E proprio il temperamento franco dell’ex direttore di stabilimento, stando a voci di corridoio, potrebbe aver influito nei rapporti con l’armatore che, in qualche modo, avrebbero a loro volta inciso sugli indirizzi. Ma la Fincantieri non ha inteso prestare il fianco a dietrologie, ribadendo anzi il prestigio dell’incarico assegnato a Capobianco: «Alla Corporate sviluppo e direzione industriale – rende noto il gruppo – egli potrà seguire l’efficientamento complessivo grazie al trasferimento delle pratiche e delle metodologie migliori perseguite nei diversi cantieri, dunque intervenendo sui processi e la qualità dei prodotti. Sulla scorta dell’esperienza maturata Capobianco potrà fare molto bene alla Corporate: continuerà a seguire il cantiere di Monfalcone, ma da un altro livello, superiore s’intende». Relativamente alla fulmineità dell’ordine di servizio, Fincantieri ha sottolineato che «si è trattato di un inter assolutamente normale, non c’è stato alcun taglio di teste: se si va dietro alle voci, allora già mesi fa Capobianco sarebbe dovuto finire in Liguria». «In realtà – ha chiosato – l’avvicendamento rappresenta solo la volontà di razionalizzare le competenze, alla luce dello scarico produttivo».
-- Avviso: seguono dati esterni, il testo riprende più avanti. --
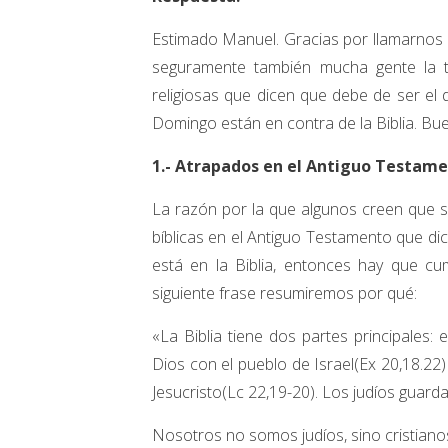
Estimado Manuel. Gracias por llamarnos a
seguramente también mucha gente la t
religiosas que dicen que debe de ser el
Domingo están en contra de la Biblia. Buen
1.- Atrapados en el Antiguo Testame
La razón por la que algunos creen que s
bíblicas en el Antiguo Testamento que di
está en la Biblia, entonces hay que cu
siguiente frase resumiremos por qué:
«La Biblia tiene dos partes principales:
Dios con el pueblo de Israel(Ex 20,18.22
Jesucristo(Lc 22,19-20). Los judíos guarda
Nosotros no somos judíos, sino cristiano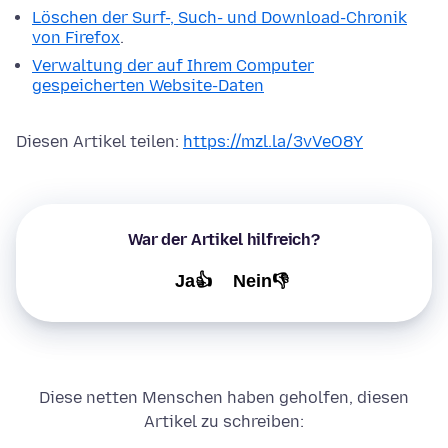
Löschen der Surf-, Such- und Download-Chronik
von Firefox
.
Verwaltung der auf Ihrem Computer
gespeicherten Website-Daten
Diesen Artikel teilen:
https://mzl.la/3vVeO8Y
War der Artikel hilfreich?
Ja👍
Nein👎
Diese netten Menschen haben geholfen, diesen
Artikel zu schreiben:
L’onestà intellettuale dell’ex direttore è stata tirata in ballo anche da Michele Zoff (Fim): «Ci ha lasciato un po’ perplessi l’improvviso colpo di scena, poichè il cambiamento, all’interno della Fincantieri, è sempre stato graduale. Io ho apprezzato molto, sotto il profilo umano, l’ingegner Capobianco: l’ho trovato leale, preparato, aperto al dialogo e sempre rispettoso dei ruoli». E il nuovo direttore ad interim, peraltro già dirigente a Panzano? «Tecnicamente competente e profondo conoscitore dell’ambiente – ha replicato -: non credo che avremo problemi».